Hillsborough County, Florida

Initial Funding:

October and November, 1998


THINK’s current goals are to expand service capacity of the existing system of care, close service gaps, and reach out to under-served populations and rural areas of the county through directed outreach and specialized services. The THINK system activities are guided by the following principles: Families are equal partners at all levels, including planning, implementation, and evaluation; A comprehensive array of services and supports meet individual needs; Services are culturally competent, developmentally appropriate, and built on strengths; Services are offered in least restrictive, most appropriate, and accessible settings; Decisions are guided by data and an ongoing systematic evaluation process; Provider and family strengths are enhanced by training and support.

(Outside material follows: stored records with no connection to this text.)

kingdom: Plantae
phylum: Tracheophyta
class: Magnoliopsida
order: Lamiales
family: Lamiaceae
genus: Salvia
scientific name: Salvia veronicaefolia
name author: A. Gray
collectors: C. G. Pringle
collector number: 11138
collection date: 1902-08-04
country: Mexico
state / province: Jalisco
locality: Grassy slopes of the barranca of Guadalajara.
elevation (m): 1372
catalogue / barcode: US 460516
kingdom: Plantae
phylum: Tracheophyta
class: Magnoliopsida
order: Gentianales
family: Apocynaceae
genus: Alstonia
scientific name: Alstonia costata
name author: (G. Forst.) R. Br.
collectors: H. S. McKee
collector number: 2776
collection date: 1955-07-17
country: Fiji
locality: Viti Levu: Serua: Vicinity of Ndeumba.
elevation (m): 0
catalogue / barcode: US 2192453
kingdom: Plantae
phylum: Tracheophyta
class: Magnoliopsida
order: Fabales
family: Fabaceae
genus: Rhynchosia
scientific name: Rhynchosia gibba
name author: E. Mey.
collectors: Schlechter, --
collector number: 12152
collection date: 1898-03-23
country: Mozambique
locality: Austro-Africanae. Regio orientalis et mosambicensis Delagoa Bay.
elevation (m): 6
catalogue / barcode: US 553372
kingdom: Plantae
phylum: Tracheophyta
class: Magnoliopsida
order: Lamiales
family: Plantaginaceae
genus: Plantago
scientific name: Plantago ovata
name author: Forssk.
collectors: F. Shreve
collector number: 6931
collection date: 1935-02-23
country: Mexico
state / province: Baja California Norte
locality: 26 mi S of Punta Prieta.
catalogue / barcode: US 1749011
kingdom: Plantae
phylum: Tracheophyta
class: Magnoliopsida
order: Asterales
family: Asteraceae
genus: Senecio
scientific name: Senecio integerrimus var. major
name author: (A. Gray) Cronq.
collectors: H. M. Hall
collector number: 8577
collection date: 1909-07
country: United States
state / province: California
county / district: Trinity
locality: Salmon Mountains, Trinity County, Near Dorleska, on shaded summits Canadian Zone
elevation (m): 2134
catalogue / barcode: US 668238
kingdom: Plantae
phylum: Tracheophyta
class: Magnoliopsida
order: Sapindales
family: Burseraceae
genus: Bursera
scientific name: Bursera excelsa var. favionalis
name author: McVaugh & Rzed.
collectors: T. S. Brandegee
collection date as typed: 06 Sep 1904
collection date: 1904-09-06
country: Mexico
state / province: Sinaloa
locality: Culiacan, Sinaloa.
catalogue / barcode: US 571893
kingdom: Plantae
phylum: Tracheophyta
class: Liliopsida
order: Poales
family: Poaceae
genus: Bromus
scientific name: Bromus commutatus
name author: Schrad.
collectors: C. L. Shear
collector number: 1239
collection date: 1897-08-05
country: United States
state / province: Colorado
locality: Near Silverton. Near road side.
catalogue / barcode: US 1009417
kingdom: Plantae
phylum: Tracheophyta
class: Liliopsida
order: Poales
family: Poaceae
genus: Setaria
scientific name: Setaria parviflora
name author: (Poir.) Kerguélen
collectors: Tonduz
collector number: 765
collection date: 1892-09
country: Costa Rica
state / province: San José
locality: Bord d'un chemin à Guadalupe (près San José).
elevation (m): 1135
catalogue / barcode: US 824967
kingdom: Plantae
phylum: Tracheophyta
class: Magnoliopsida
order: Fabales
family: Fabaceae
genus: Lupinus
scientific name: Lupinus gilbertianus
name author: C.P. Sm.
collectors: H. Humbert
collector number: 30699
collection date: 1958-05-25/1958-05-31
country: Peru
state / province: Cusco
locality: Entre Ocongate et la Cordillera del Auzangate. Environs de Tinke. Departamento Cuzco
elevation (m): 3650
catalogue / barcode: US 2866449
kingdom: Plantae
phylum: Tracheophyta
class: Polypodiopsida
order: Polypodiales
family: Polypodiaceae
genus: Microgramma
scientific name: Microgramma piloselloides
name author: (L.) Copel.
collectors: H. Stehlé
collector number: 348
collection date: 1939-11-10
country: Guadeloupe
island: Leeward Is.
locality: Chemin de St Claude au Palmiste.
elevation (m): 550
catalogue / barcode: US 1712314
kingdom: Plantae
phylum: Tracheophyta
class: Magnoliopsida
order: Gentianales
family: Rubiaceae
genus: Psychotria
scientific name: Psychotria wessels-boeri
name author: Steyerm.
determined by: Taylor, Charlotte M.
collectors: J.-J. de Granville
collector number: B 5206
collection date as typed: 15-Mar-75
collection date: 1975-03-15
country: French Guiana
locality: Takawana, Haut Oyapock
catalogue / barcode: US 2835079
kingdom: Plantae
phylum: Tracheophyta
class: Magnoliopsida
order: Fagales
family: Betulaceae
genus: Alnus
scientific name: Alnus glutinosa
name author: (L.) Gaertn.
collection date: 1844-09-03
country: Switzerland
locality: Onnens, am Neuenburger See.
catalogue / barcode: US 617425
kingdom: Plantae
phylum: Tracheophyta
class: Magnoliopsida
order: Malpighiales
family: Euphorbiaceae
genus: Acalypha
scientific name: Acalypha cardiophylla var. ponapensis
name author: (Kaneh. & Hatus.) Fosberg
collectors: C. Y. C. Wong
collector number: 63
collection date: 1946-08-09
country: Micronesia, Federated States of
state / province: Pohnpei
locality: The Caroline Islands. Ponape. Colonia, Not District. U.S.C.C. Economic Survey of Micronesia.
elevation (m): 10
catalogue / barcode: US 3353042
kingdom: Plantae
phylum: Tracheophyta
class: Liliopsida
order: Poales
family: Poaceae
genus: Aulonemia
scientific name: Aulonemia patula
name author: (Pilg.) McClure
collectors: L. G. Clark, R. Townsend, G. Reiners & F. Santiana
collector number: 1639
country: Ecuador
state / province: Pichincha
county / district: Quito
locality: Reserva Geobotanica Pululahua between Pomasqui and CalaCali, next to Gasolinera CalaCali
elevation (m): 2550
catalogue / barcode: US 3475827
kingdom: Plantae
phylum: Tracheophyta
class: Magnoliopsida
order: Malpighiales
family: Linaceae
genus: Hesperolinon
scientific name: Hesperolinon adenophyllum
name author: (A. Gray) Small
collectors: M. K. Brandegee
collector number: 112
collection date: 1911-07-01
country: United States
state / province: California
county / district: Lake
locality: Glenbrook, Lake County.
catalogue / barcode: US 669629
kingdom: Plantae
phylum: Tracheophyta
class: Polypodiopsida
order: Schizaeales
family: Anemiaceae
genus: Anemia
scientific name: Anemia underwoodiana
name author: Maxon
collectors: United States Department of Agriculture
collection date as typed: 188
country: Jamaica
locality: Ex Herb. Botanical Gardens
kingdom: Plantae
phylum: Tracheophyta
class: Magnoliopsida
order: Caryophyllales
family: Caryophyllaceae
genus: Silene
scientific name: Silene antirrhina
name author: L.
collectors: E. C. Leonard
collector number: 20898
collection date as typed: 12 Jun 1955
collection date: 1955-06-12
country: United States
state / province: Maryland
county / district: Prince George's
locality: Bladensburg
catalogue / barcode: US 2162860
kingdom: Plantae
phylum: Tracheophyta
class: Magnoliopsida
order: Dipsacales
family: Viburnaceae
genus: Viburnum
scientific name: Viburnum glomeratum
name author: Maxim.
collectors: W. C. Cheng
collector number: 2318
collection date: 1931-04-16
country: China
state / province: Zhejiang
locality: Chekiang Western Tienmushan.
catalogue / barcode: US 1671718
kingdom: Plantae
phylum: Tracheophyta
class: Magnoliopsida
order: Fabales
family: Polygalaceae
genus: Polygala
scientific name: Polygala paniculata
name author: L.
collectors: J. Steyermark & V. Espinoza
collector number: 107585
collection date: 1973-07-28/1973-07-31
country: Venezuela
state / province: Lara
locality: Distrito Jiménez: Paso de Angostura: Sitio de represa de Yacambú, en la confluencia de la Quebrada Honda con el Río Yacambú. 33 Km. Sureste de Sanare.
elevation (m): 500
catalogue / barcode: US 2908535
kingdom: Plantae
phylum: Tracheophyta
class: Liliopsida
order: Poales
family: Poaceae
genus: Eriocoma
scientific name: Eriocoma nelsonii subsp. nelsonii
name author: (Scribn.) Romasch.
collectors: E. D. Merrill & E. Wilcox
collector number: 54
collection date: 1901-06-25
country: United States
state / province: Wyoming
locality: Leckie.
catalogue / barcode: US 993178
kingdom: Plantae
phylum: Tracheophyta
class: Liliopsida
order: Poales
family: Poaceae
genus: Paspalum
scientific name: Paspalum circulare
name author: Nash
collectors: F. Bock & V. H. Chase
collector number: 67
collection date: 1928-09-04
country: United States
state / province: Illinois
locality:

The grant catchment area includes all of Hillsborough County, located on the west coast of Florida near Tampa Bay. The County’s population includes urban, rural, migrant, and ethnically diverse communities and is estimated to have grown from 998,948 (2000 Census) to 1,055,807 in 2002. According to the 2000 Census, 75 percent of the population is White, 15 percent is Black or African-American, and 2 percent or 21,947 is Asian. As reported in the 2003 assessment, the Children’s Board was planning to lower the eligibility age to 0–8 for children and to provide services for pregnant women by 2012 in an effort to provide early intervention services. For the THINK grant, however, the criteria for eligibility continued as follows: Children with a DSM–IV diagnosis and a global assessment scale score of 50 or below; A student classified with serious emotional disturbance by the school district; Children receiving services or those with involvement in >2 child serving systems; Children currently receiving Supplemental Security Income (SSI) benefits for a psychiatric disability; Children with a mental, behavioral, emotional disorder of sufficient duration (at least 1 year) that interferes with, or limits their functioning in family, school, or community activities. In 2003, the THINK project served 200 children and families, with a cumulative total of 740 since inception of the THINK grant. Based upon April 2004 data on 413 children served by THINK who were enrolled in the national evaluation, 67 percent were male and approximately two-thirds were between the ages of 12 and 18 years. Most children were White (46 percent), followed by African-American (42 percent). Sixteen percent were of Hispanic origin.